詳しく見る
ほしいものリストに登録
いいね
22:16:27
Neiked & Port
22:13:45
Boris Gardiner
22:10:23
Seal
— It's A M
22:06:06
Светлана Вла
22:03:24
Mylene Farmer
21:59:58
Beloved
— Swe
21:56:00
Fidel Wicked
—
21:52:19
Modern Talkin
...
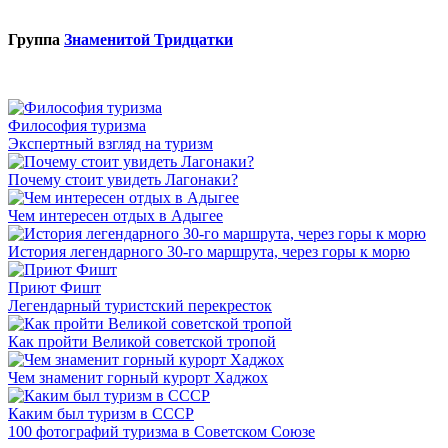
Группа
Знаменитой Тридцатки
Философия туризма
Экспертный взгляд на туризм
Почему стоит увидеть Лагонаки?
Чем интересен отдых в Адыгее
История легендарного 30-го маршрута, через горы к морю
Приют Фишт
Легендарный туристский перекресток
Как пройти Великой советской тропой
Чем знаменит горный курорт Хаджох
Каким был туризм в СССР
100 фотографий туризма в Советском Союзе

Job: How many lines in the rows above contain the string "туризма"? Case counts. Reply with the number only.

Solved exercise: 2